While prepping for the anticipated work, I studied countless pictures of Los Angeles class boats. One feature that couldn't be avoided in 1:1 scale was their anechoic tiling. This hull tratment consists of rubber tiles glued to the hull, usually in a brick pattern, and gives the sail and hull a rough, spongy look. Several threads on sub modleing boards have discussed different methods of how to duplicate the look. I've been told by others it can't be done effectively in a scale as small as 1/96. Nevertheless, I decided to stretch my modeling skills and see if I couldn't apply this distinctive look to my boat.

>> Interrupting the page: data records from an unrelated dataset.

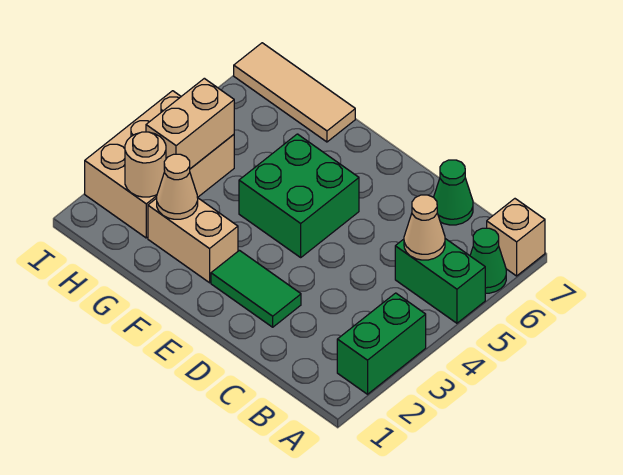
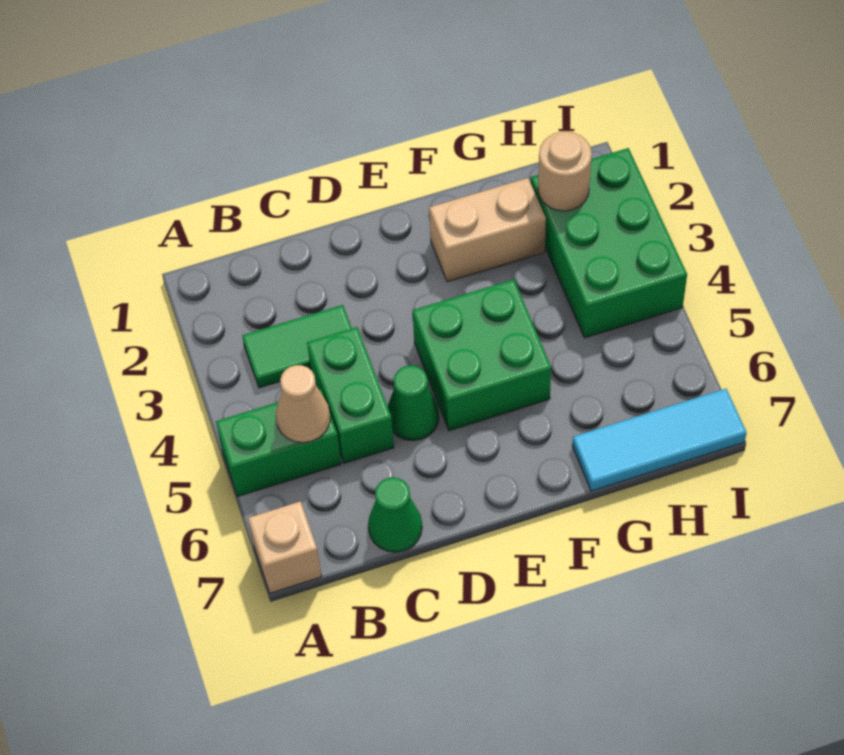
green 1x2 brick [337,293,426,394] -> green 1x2 brick moved to [307,327,394,463]
green 1x1 cone [470,228,506,293] -> green 1x1 cone moved to [388,366,439,441]
green 1x2 tile [211,250,301,327] -> green 1x2 tile moved to [242,305,352,388]
tan 1x1 cone [157,154,198,219] -> none
tan 1x3 tile [234,43,355,142] -> cyan 1x3 tile [572,389,747,491]
tan 2x3 brick [85,91,234,238] -> green 2x3 brick [531,148,687,338]
tan 1x2 brick [146,78,234,169] -> none

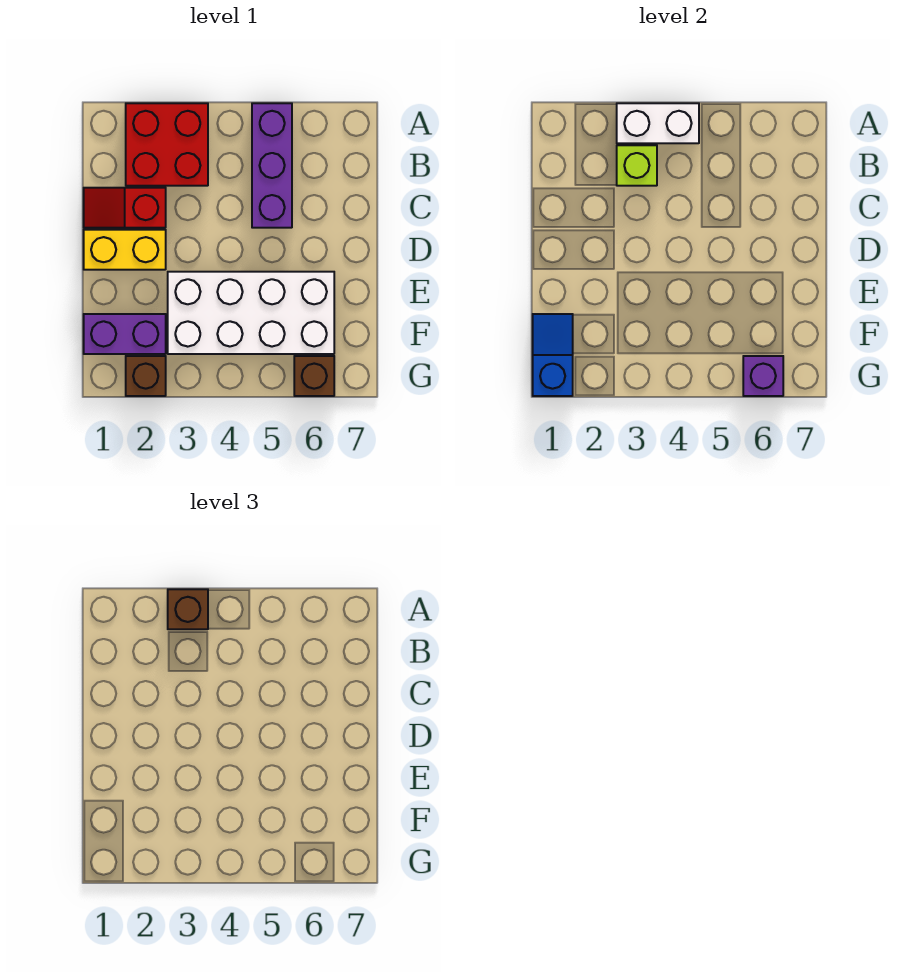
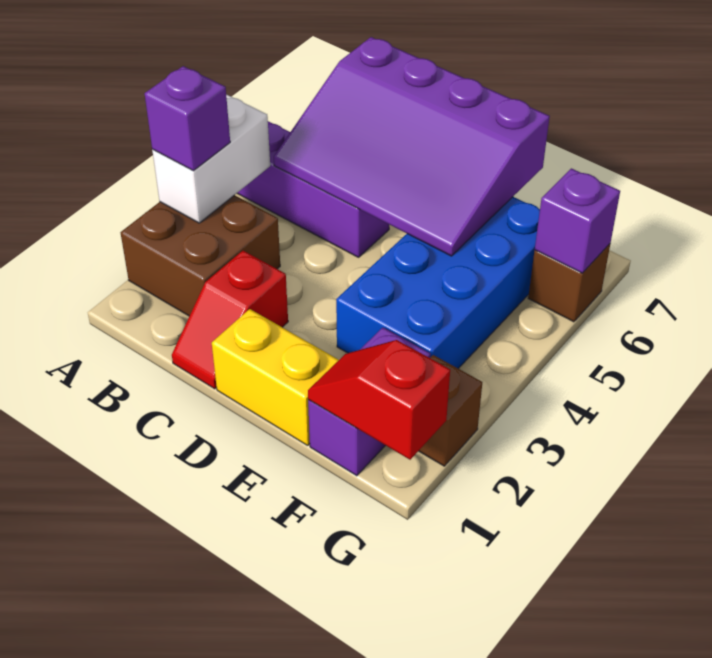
red 2x2 brick [126,103,208,186] -> brown 2x2 brick [121,195,280,316]
brown 1x1 brick [168,589,208,629] -> purple 1x1 brick [145,66,230,171]
lime 1x1 brick [617,145,657,186] -> none
none -> purple 3x4 slope [274,37,550,256]
yellow 1x2 brick [84,230,166,270] -> yellow 1x2 brick turned to [212,309,339,446]
white 2x4 brick [168,272,334,354] -> blue 2x4 brick [336,197,540,369]
blue 1x2 slope [533,314,573,396] -> red 1x2 slope [308,340,450,460]

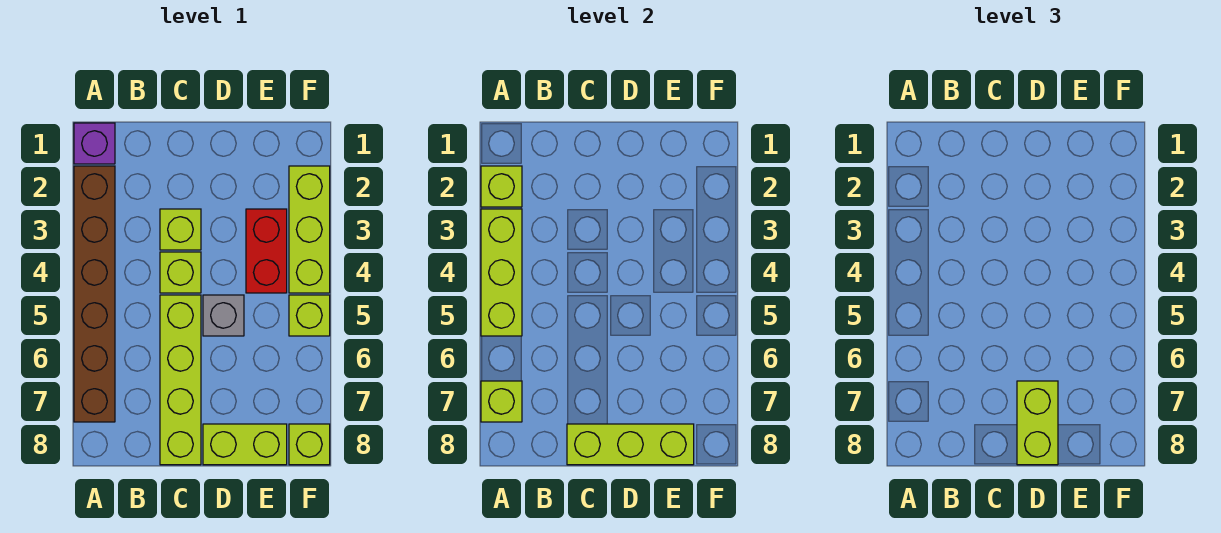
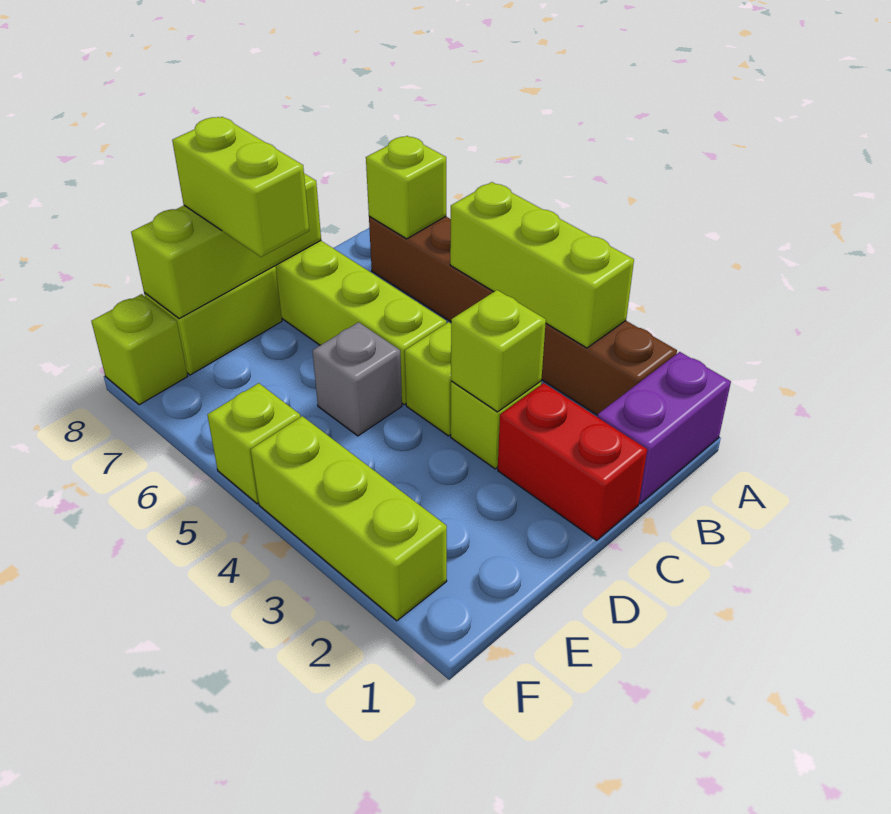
purple 1x1 brick [74,123,115,164] -> purple 1x2 brick [597,352,731,503]
lime 1x1 brick [481,166,522,207] -> lime 1x1 brick moved to [451,290,546,412]
red 1x2 brick [246,209,287,293] -> red 1x2 brick moved to [498,383,647,540]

The sail became my test project. It is small and if my plans didn't work out, I could easily touch it back up to the way it was before. By studying real LA sails I noticed that the tiles aren't a uniform covering over the entire sail but rather are cut out around different parts such as diesel exhausts, sonar windows and trailing antenna flushing tubes. By paying attention to several photos (downloaded from the
NavSource Online submarine photo index) I carefully masked off my sail to cover all areas that would not receive the tiling. As no two boats have the exact same patterm of tiles I felt no pressure to get it "perfect" (sorry about the burred image).
I then applied approximately 5 coats of flat black to the masked areas. I allowed them to surface dry quickly in direct sunlight between coats. Attention was paid to make sure paint was built up along the masked edges. This was where the thickness of the tiles would be visible.
With the tape removed, the thicker layers of paint created a slight relief defining the tiled area. The edge was knocked down with a light wet sanding of 2000 grit. At this point I was pretty pleased with the results. Special note goes to Steve Neill and Kevin McCleod -- I learned this trick by reading their prospective scratchbuilding threads.
I was pretty thrilled by the initial results. The extra layer was visible without looking out of scale. But I was only half way there. I had to simulate the tiles themselves. Having considered recommended paint masks, etc. I decided to give the old tried and true method, scribing, a try to see if the effect would produce the results I was looking for.
Using a plastic straight edge and scriber, I first laid down the horizontal lines on each side of the sail. Each line was made with a single light pass of the scriber. Care was taken to start a slight bit in from the paint edge. My goal was to suggest the tiles rather than define them like the access hatches and sonar window edges. With both sides done I carefully worked the lines around the curved leading edge of the sail.
The vertical lines were scribed individually in a staggered brick pattern to follow the originals. Spacing was generally kept uniform but since the tiles are custom cut in many places to fit the real boats, I again felt free to improvise. A little paint weathering will tend to hide mistakes and further soften the scribed lines.
Overall, I am extremely pleased with the look. From a distance, one has to catch the model with the right light and angle to see the detail -- just like the real boats. But up close it is easy to see and gives it a unique texture. With my courage up I've decided to apply the same techniques to the hull next using a jig and surface marking tool to hold the scriber. I'll post the results when I'm done.